Home

Gerechtshof Arnhem-Leeuwarden, 08-03-2022, ECLI:NL:GHARL:2022:1756, 21/00238

Gerechtshof Arnhem-Leeuwarden, 08-03-2022, ECLI:NL:GHARL:2022:1756, 21/00238

Gegevens

Instantie
Gerechtshof Arnhem-Leeuwarden
Datum uitspraak
8 maart 2022
Datum publicatie
18 maart 2022
ECLI
ECLI:NL:GHARL:2022:1756
Zaaknummer
21/00238

Inhoudsindicatie

IB/PVV. Specifieke zorgkosten.
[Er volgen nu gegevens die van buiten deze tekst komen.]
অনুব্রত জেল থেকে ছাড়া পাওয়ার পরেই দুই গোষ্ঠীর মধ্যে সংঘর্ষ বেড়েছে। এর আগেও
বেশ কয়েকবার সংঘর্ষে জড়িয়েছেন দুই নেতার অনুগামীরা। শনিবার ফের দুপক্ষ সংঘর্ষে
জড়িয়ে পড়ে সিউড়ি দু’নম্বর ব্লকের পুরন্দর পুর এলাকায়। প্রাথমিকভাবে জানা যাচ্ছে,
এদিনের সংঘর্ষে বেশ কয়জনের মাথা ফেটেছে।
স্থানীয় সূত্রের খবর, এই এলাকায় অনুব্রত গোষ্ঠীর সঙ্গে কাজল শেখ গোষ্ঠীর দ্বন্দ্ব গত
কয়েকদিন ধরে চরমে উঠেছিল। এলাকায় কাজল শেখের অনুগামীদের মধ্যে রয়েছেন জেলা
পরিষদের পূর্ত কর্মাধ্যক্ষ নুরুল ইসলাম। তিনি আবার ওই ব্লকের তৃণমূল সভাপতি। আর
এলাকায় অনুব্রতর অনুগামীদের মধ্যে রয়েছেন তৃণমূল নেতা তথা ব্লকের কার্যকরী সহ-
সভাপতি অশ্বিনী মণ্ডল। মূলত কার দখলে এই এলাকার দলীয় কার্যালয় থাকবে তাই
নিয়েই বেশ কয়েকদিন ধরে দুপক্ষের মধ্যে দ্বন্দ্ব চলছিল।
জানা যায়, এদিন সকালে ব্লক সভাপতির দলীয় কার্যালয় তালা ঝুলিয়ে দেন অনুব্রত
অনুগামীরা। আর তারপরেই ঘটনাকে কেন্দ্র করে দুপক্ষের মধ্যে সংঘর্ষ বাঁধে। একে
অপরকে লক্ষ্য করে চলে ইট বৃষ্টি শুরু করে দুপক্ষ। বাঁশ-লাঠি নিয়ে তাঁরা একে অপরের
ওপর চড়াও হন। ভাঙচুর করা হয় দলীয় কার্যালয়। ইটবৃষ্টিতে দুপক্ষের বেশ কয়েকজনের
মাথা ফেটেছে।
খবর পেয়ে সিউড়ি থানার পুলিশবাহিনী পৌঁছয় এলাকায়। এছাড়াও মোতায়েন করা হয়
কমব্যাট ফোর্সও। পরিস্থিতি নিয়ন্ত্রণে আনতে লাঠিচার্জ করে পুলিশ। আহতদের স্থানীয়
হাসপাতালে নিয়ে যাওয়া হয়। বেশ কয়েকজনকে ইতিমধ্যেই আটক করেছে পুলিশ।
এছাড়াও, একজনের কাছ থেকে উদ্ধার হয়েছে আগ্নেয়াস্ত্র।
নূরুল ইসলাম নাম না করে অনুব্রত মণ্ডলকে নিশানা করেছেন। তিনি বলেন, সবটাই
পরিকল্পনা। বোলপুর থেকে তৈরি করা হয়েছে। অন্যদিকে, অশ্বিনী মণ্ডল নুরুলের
Verzuimboete.

Uitspraak

locatie Arnhem

nummer 21/00238

uitspraakdatum: 8 maart 2022

Uitspraak van de derde enkelvoudige belastingkamer

op het hoger beroep van

[belanghebbende] te [woonplaats] (hierna: belanghebbende)

tegen de uitspraak van de rechtbank Gelderland (hierna: de Rechtbank) van 6 januari 2021, nummer 20/3859, in het geding tussen belanghebbende en

de inspecteur van de Belastingdienst/Kantoor Arnhem (hierna: de Inspecteur)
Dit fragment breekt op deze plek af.